§ SOURCE DATA
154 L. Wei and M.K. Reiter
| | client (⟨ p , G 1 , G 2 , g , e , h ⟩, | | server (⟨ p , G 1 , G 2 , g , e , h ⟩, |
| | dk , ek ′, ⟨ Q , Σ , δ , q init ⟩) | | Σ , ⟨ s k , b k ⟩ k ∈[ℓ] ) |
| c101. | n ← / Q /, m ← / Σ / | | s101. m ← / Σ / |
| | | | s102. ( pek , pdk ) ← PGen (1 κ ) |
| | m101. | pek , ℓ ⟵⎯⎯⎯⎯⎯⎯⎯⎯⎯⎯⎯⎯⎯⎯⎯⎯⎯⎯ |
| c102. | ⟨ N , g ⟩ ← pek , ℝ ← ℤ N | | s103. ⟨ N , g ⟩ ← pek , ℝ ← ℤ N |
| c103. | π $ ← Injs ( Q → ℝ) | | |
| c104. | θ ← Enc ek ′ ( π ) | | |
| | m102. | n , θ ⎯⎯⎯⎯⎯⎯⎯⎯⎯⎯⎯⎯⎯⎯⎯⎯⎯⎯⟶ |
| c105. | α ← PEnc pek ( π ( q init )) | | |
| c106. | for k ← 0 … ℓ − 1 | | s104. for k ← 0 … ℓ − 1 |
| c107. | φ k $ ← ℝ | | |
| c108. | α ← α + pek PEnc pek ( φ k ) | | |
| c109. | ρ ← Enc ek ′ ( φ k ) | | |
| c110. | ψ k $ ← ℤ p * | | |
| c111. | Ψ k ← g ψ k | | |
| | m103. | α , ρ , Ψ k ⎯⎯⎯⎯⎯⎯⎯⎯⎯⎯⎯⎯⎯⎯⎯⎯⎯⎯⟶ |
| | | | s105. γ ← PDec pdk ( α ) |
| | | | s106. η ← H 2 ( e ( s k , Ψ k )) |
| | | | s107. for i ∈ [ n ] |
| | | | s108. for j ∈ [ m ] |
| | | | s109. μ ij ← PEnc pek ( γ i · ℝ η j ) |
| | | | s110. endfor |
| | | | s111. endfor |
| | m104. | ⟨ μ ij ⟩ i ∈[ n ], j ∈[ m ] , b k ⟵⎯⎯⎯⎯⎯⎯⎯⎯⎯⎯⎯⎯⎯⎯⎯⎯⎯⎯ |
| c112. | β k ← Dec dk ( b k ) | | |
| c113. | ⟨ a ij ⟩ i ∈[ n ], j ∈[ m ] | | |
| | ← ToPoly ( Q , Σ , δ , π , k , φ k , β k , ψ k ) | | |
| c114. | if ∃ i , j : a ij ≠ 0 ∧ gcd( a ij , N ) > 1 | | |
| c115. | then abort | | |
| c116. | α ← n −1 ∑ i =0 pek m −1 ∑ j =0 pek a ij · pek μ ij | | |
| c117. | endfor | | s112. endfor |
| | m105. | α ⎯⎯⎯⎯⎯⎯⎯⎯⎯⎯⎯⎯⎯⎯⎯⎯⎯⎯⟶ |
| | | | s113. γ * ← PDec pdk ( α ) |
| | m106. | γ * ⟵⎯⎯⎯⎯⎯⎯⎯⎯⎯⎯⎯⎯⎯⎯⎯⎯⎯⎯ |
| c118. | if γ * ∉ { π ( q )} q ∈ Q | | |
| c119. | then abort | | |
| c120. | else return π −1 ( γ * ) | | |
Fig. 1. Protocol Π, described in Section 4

§ WHAT IS BEING ASKED
Find the line that contains "m105. | α ⎯⎯⎯⎯⎯⎯⎯⎯⎯⎯⎯⎯⎯⎯⎯⎯⎯⎯⟶ |". Restate it and all lines after it exactly, ending with the final line of the data.

§ EXERCISE ANSWER
| | m105. | α ⎯⎯⎯⎯⎯⎯⎯⎯⎯⎯⎯⎯⎯⎯⎯⎯⎯⎯⟶ |
| | | | s113. γ * ← PDec pdk ( α ) |
| | m106. | γ * ⟵⎯⎯⎯⎯⎯⎯⎯⎯⎯⎯⎯⎯⎯⎯⎯⎯⎯⎯ |
| c118. | if γ * ∉ { π ( q )} q ∈ Q | | |
| c119. | then abort | | |
| c120. | else return π −1 ( γ * ) | | |
Fig. 1. Protocol Π, described in Section 4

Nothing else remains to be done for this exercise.